* **WHAT TO DO**
Without the pictures, restate all of the data below word for word.

***** INFORMATION SHOWN *****

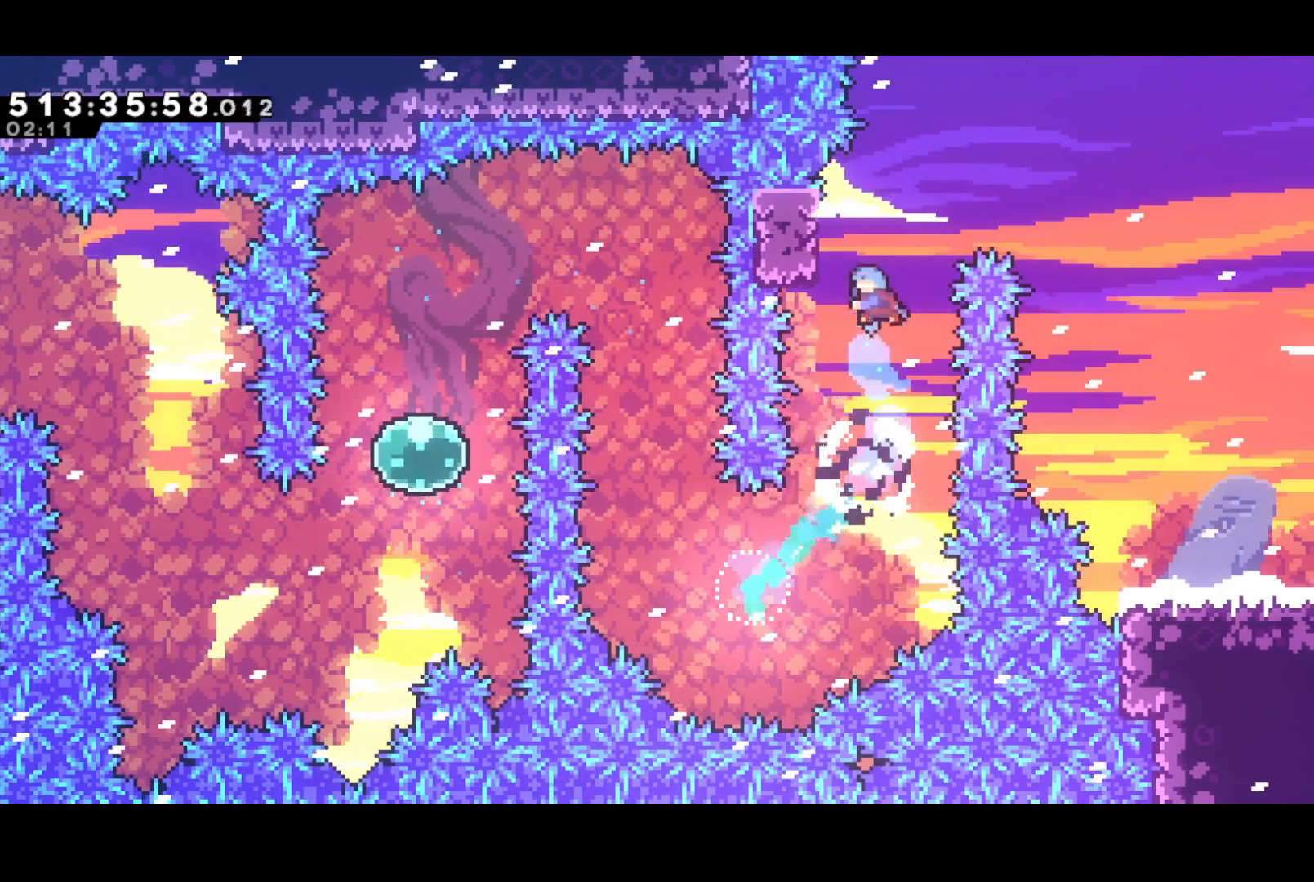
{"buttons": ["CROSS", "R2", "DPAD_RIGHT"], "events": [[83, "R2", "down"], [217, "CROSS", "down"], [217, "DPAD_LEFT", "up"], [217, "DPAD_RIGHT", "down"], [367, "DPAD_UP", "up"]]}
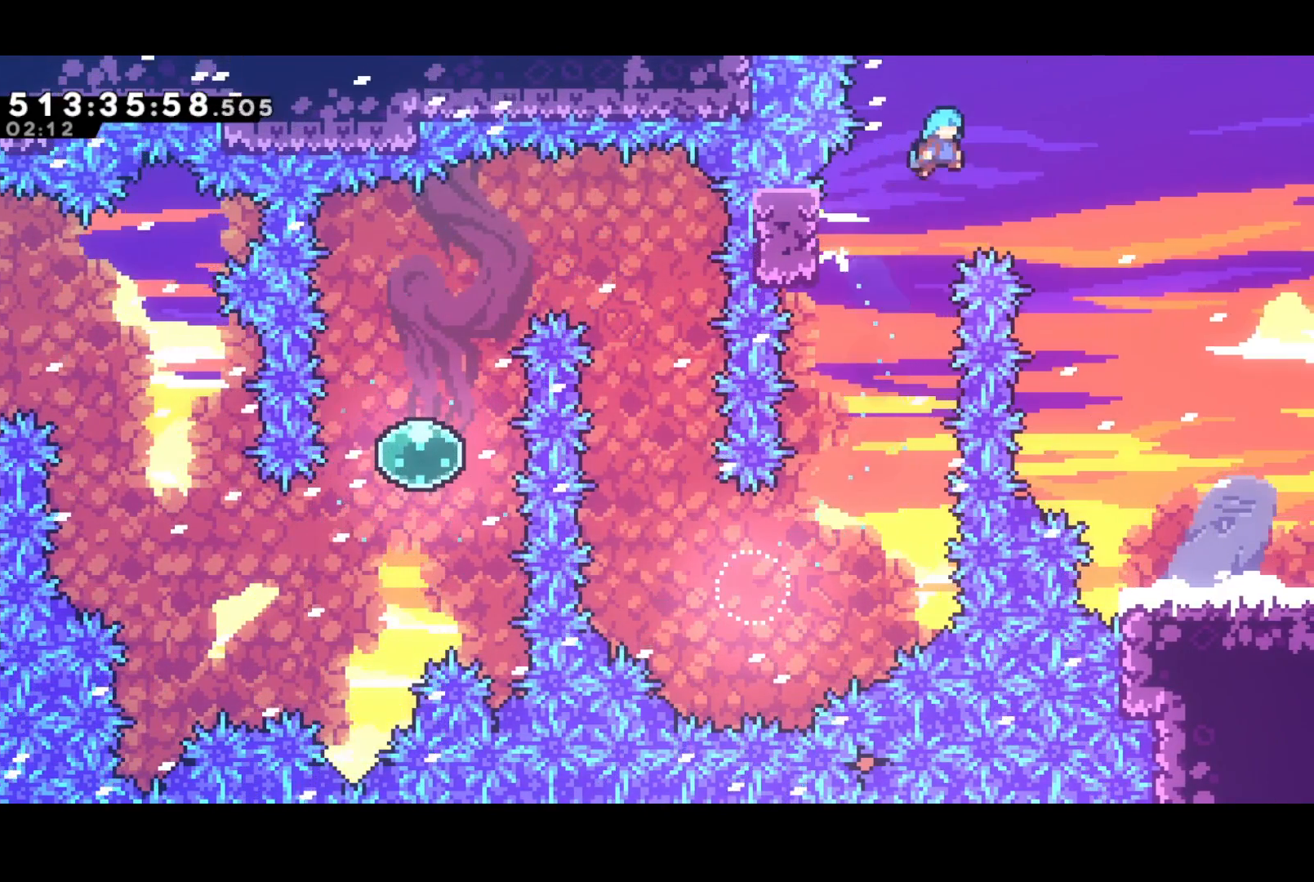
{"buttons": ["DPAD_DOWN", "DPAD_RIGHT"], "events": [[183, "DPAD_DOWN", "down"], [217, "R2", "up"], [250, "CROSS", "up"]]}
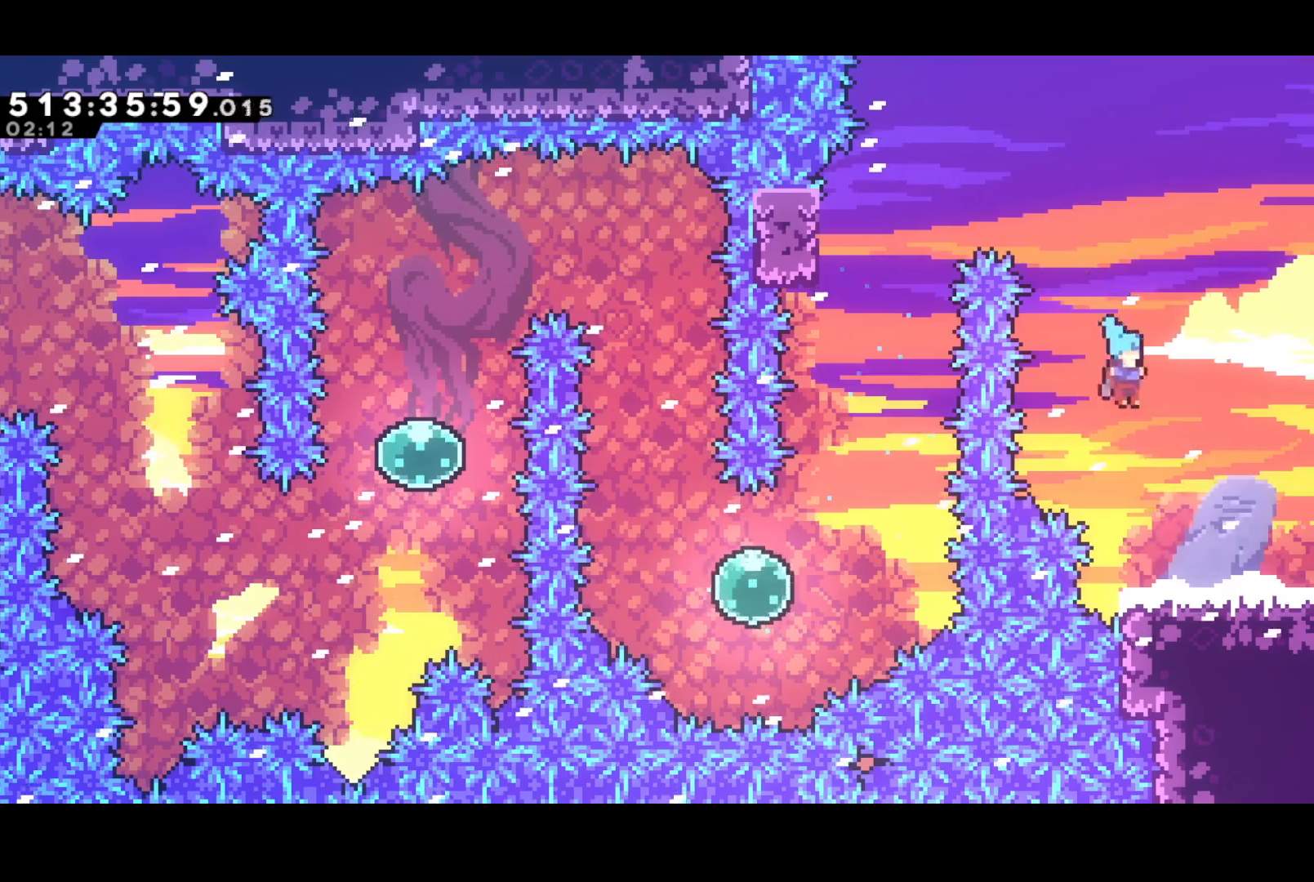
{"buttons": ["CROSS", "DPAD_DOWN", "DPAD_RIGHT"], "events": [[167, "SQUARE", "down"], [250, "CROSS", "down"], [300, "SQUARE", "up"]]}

*****

* **EXERCISE ANSWER**
{"buttons": ["CROSS", "R2", "DPAD_RIGHT"], "events": [[83, "R2", "down"], [217, "CROSS", "down"], [217, "DPAD_LEFT", "up"], [217, "DPAD_RIGHT", "down"], [367, "DPAD_UP", "up"]]}
{"buttons": ["DPAD_DOWN", "DPAD_RIGHT"], "events": [[183, "DPAD_DOWN", "down"], [217, "R2", "up"], [250, "CROSS", "up"]]}
{"buttons": ["CROSS", "DPAD_DOWN", "DPAD_RIGHT"], "events": [[167, "SQUARE", "down"], [250, "CROSS", "down"], [300, "SQUARE", "up"]]}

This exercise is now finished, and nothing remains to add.